[TASK TO CARRY OUT]:
Copy out the lines below word for word, leaving out the pictures.

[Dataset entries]
------------------------

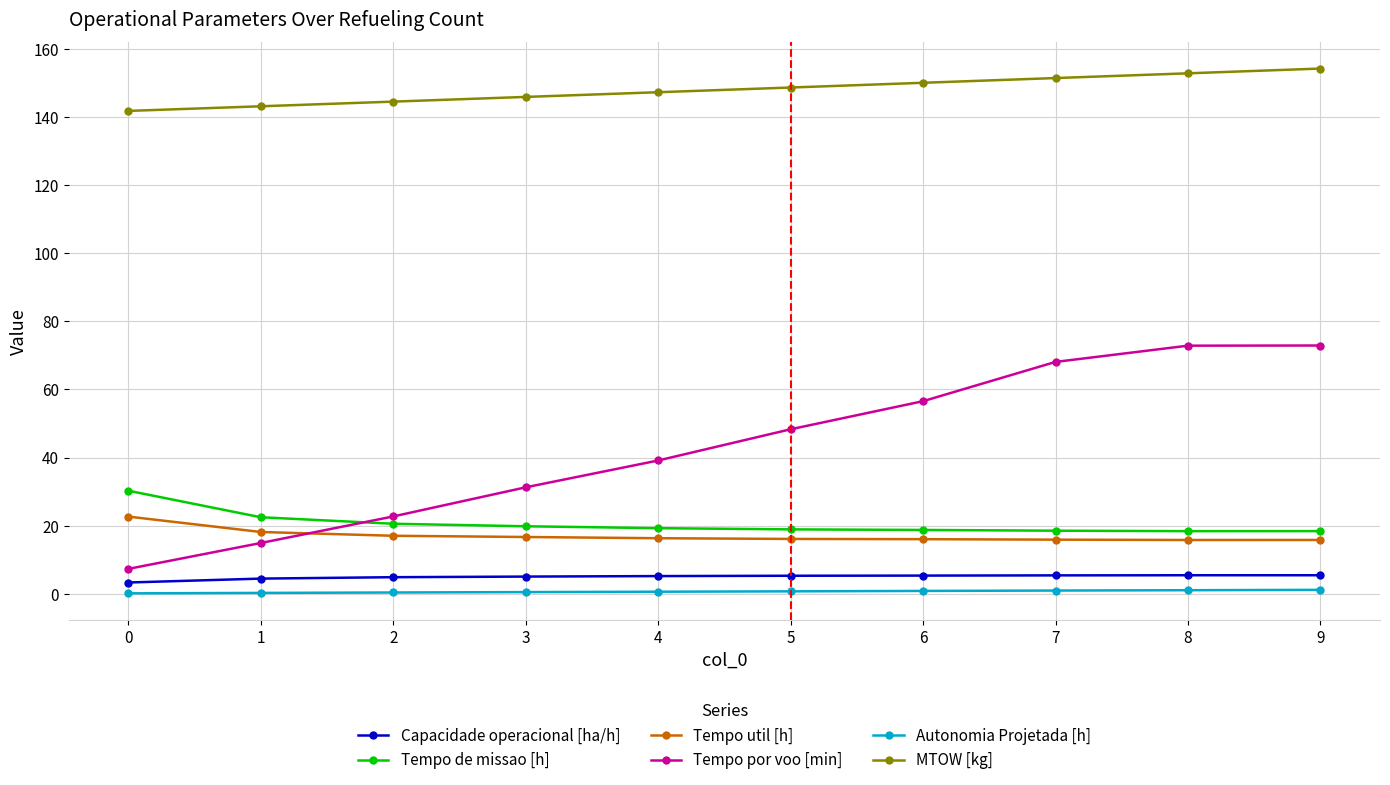

The Tempo por voo [min] series shows 72.0 at 5. True or false?

False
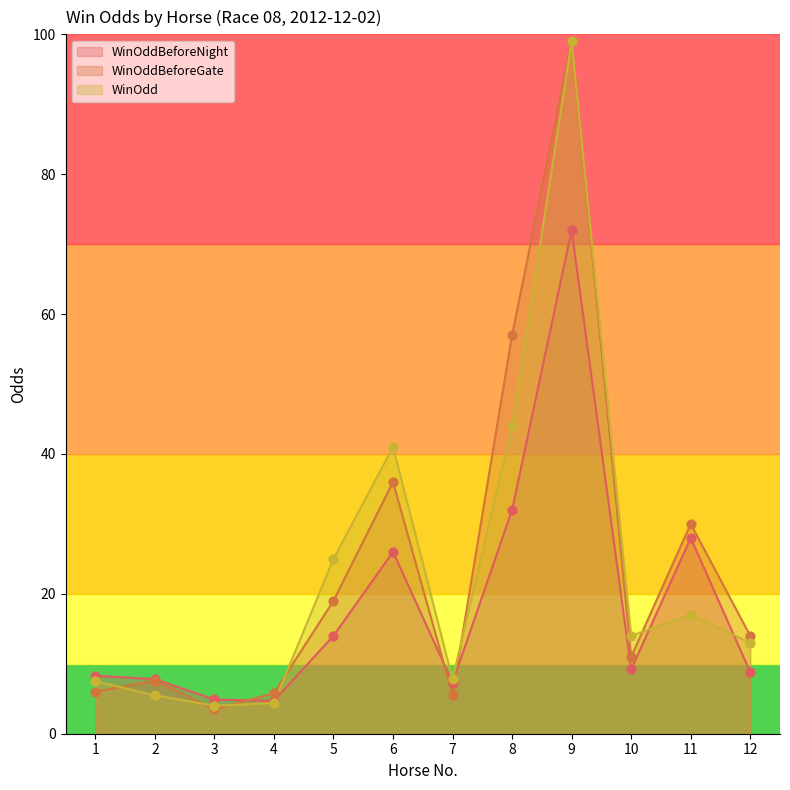

Is the value of WinOdd at 10 greater than the value of WinOddBeforeGate at 4?

Yes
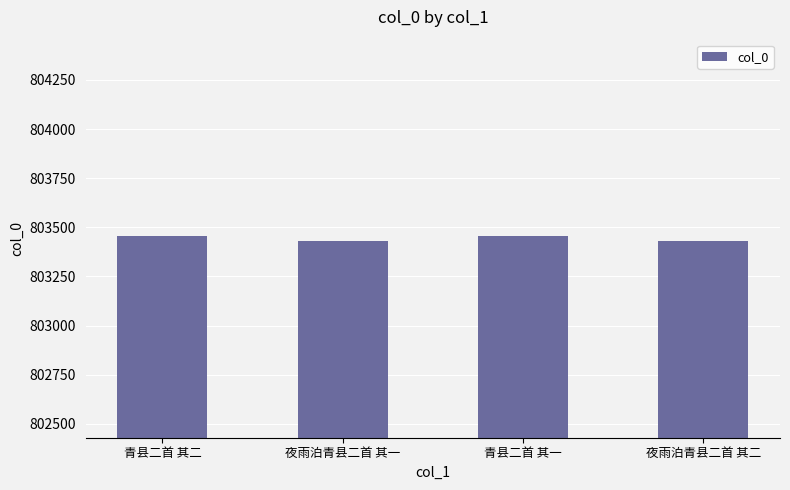

What is the label of the 1st bar from the right?

夜雨泊青县二首 其二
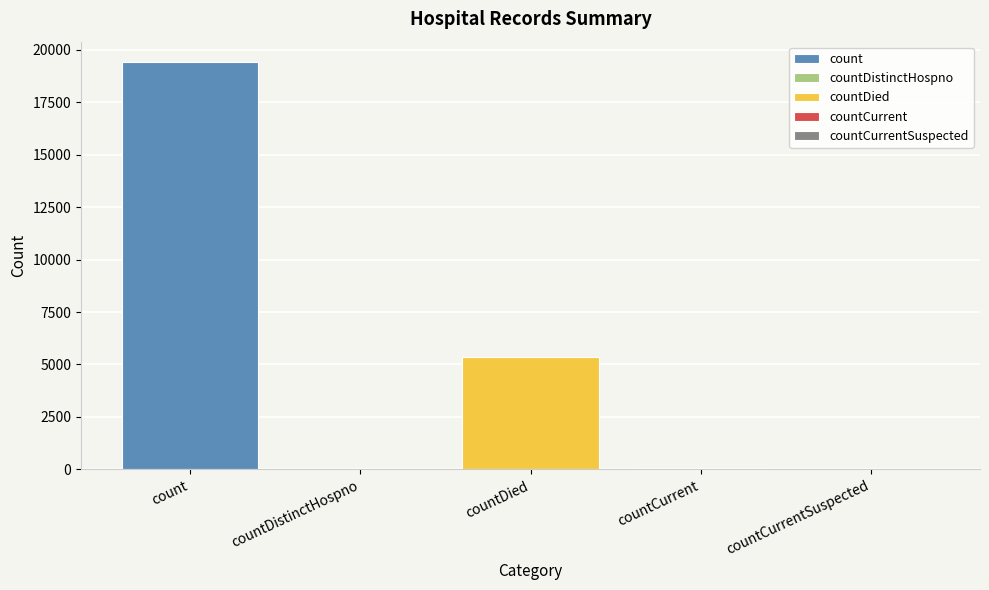

How many groups of bars are there?

1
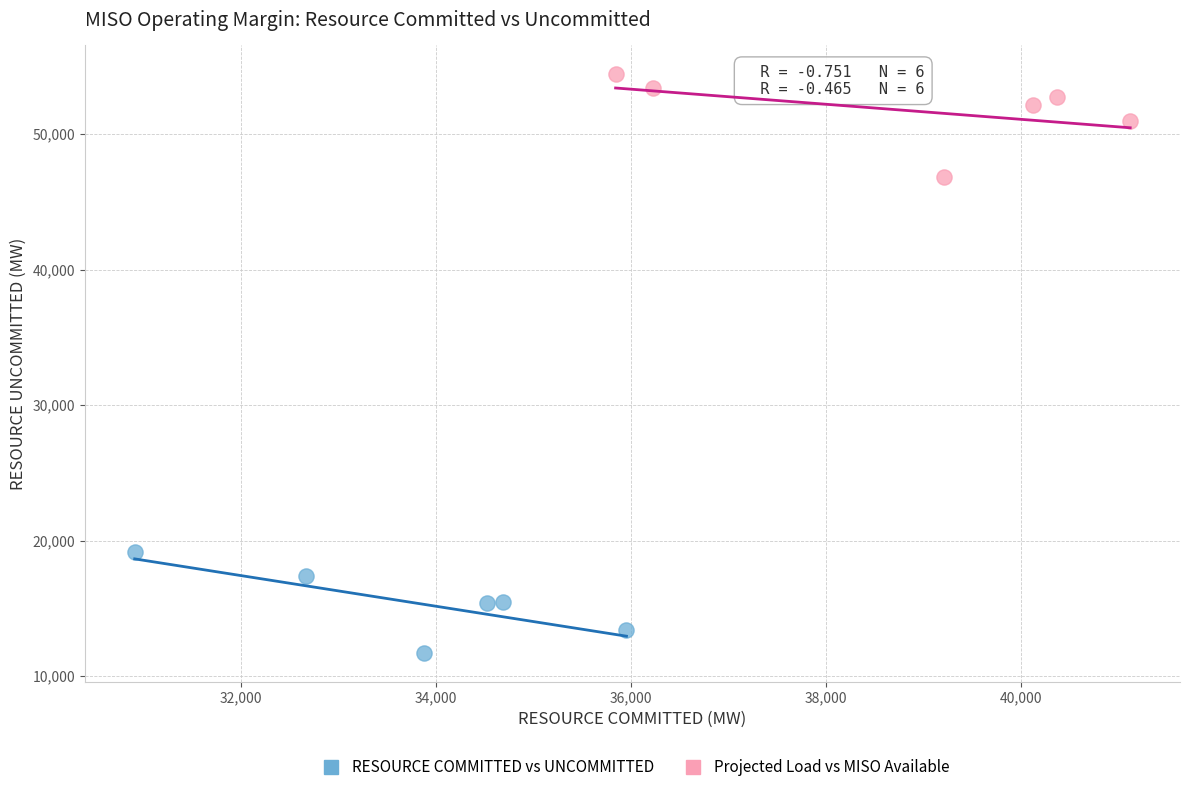

Which series reaches the maximum Y coordinate?

Projected Load vs MISO Available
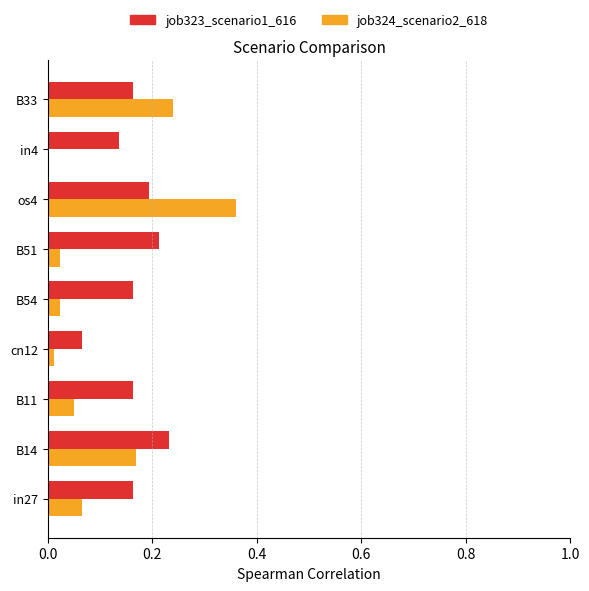

What is the sum of the job323_scenario1_616 values at B33 and in27?

0.3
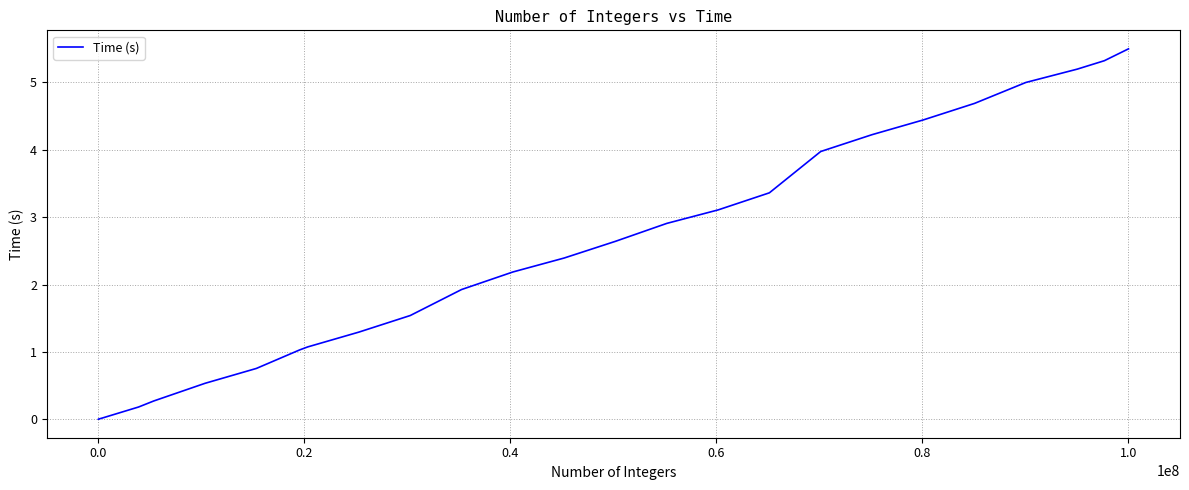

What is the sum of all values?

63.6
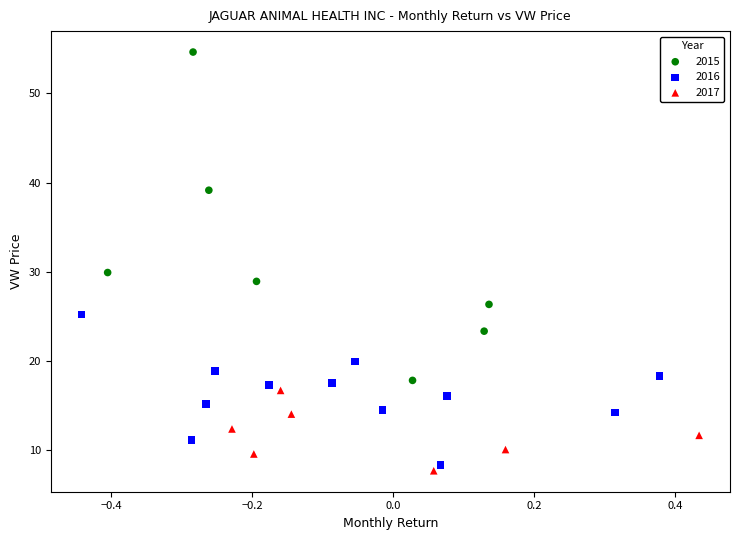

Which series contains the highest Y value?

2015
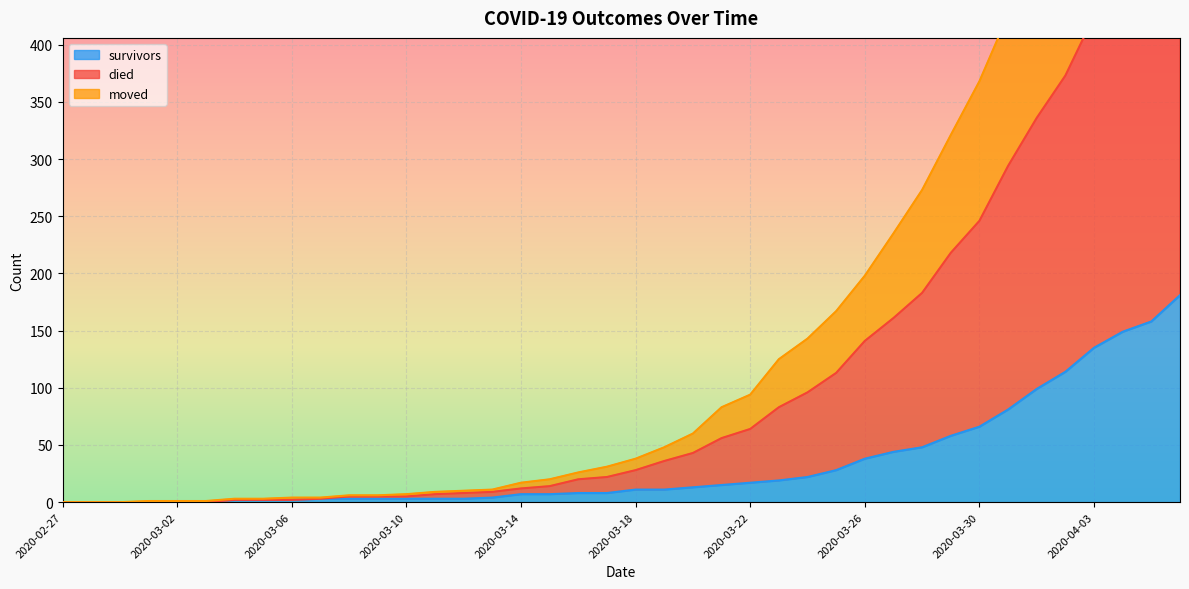

True or false: died and survivors cross at least once.

False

------------------------

[REPLY]:
The Tempo por voo [min] series shows 72.0 at 5. True or false?

False

Is the value of WinOdd at 10 greater than the value of WinOddBeforeGate at 4?

Yes

What is the label of the 1st bar from the right?

夜雨泊青县二首 其二

How many groups of bars are there?

1

Which series reaches the maximum Y coordinate?

Projected Load vs MISO Available

What is the sum of the job323_scenario1_616 values at B33 and in27?

0.3

What is the sum of all values?

63.6

Which series contains the highest Y value?

2015

True or false: died and survivors cross at least once.

False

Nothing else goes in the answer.